Records excerpted from a collection:
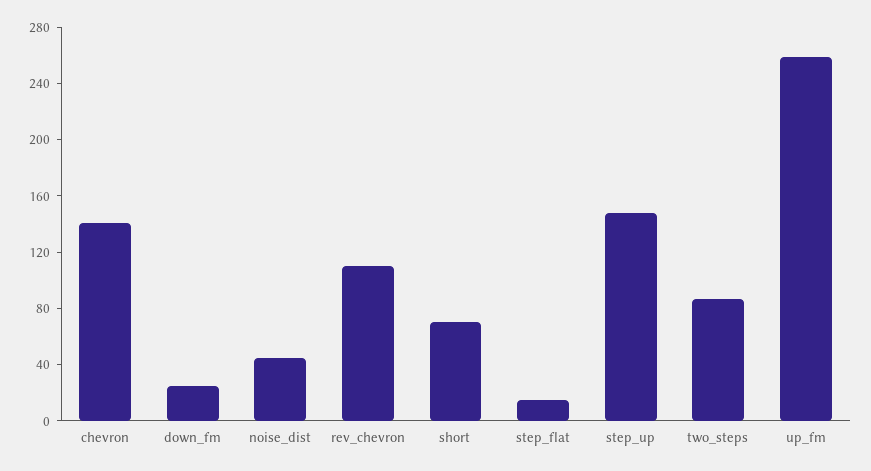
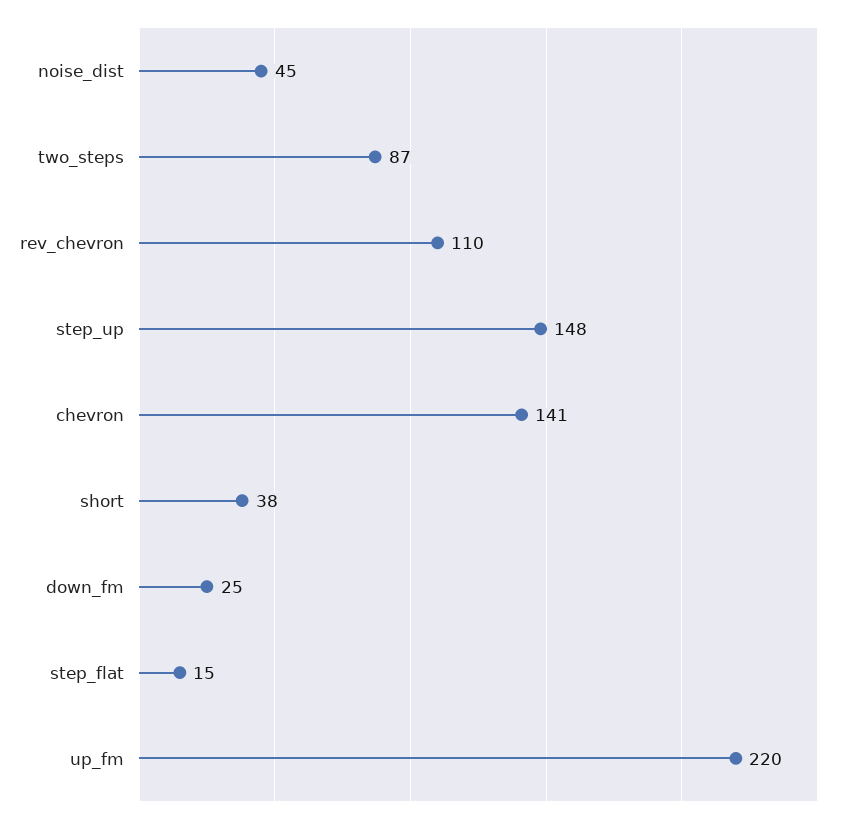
  {
    "chevron": 141,
    "down_fm": 25,
    "noise_dist": 45,
    "rev_chevron": 110,
-   "short": 70,
+   "short": 38,
    "step_flat": 15,
    "step_up": 148,
    "two_steps": 87,
-   "up_fm": 260
+   "up_fm": 220
  }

Work task: What is needed is an exact copy of the data, without any pictures.

Task output:
  {
    "chevron": 141,
    "down_fm": 25,
    "noise_dist": 45,
    "rev_chevron": 110,
-   "short": 70,
+   "short": 38,
    "step_flat": 15,
    "step_up": 148,
    "two_steps": 87,
-   "up_fm": 260
+   "up_fm": 220
  }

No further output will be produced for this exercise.